*** Opening of MATERIAL SUPPLIED ***

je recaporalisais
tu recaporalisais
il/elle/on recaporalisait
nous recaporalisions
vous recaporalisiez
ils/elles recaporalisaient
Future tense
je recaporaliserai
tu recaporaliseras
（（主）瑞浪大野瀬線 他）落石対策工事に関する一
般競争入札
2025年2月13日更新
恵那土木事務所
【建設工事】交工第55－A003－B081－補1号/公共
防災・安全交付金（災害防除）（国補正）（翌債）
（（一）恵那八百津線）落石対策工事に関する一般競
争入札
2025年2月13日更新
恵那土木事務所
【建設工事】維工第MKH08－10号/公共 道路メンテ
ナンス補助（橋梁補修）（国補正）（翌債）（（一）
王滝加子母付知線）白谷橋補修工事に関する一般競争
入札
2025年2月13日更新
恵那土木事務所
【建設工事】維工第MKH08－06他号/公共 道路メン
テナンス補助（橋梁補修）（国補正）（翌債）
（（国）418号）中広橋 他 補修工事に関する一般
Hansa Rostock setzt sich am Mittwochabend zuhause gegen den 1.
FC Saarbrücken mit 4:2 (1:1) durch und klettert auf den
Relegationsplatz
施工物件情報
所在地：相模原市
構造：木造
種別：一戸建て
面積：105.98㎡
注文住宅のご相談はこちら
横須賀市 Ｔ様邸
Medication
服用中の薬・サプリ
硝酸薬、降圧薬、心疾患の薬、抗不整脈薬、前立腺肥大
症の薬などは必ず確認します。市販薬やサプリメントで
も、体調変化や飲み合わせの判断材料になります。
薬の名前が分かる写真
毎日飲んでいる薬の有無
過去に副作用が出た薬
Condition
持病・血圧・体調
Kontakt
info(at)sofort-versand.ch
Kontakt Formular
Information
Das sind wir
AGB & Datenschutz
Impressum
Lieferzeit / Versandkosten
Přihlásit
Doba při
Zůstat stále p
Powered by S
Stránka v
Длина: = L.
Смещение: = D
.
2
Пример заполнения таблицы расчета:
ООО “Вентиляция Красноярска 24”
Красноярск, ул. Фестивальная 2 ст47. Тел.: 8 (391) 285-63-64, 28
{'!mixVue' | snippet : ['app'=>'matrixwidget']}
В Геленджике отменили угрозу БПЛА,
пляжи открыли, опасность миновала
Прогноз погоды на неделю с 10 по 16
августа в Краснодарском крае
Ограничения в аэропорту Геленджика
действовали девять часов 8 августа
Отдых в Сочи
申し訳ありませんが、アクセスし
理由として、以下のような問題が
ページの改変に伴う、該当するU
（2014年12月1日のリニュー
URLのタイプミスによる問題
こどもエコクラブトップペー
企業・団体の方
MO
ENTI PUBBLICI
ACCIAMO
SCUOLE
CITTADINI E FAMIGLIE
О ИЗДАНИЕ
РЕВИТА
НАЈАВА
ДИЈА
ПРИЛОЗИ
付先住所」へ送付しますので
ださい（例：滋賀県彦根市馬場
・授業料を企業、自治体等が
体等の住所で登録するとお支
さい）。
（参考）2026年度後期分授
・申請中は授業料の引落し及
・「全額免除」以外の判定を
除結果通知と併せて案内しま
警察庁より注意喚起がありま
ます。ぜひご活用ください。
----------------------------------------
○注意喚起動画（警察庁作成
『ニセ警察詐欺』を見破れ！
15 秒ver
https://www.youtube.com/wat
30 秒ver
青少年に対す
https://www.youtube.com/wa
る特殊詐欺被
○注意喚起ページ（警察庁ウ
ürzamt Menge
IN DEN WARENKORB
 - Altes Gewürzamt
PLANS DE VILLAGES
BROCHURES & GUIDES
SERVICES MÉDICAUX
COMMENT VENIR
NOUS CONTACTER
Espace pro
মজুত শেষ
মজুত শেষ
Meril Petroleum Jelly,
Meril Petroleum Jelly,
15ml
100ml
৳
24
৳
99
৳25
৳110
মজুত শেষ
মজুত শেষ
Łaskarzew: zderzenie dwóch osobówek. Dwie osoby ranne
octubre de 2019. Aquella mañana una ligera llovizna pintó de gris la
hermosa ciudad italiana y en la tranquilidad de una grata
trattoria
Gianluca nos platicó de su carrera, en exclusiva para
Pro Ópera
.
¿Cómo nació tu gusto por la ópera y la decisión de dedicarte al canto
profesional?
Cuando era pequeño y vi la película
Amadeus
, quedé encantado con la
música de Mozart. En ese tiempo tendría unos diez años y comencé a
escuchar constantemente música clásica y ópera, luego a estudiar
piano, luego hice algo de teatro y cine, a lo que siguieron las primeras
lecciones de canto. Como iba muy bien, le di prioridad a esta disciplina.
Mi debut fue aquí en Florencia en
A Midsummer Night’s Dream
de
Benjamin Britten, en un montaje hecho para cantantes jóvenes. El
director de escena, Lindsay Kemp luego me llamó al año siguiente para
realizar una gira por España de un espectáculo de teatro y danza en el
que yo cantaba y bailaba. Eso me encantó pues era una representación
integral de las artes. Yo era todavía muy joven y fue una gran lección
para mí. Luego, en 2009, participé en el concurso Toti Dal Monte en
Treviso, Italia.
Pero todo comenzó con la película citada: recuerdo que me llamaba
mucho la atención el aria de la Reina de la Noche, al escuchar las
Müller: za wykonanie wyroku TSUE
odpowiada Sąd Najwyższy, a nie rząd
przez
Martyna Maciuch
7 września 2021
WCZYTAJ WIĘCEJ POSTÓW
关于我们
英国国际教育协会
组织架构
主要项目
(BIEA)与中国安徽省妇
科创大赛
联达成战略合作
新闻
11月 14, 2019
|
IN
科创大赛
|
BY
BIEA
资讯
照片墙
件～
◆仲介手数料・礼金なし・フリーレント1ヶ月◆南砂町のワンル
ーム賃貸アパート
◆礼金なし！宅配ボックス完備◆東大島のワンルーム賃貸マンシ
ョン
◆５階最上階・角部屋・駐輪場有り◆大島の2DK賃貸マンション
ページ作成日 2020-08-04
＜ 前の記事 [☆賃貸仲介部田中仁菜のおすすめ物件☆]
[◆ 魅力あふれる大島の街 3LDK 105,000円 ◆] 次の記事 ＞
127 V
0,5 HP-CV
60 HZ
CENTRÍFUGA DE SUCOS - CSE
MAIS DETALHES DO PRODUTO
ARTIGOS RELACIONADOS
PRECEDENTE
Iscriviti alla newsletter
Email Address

*** Close of MATERIAL SUPPLIED ***

* _WORK TO BE COMPLETED_
Collect every line from the records above that contains the word "августа".

* _WRITTEN RESPONSE_
августа в Краснодарском крае
действовали девять часов 8 августа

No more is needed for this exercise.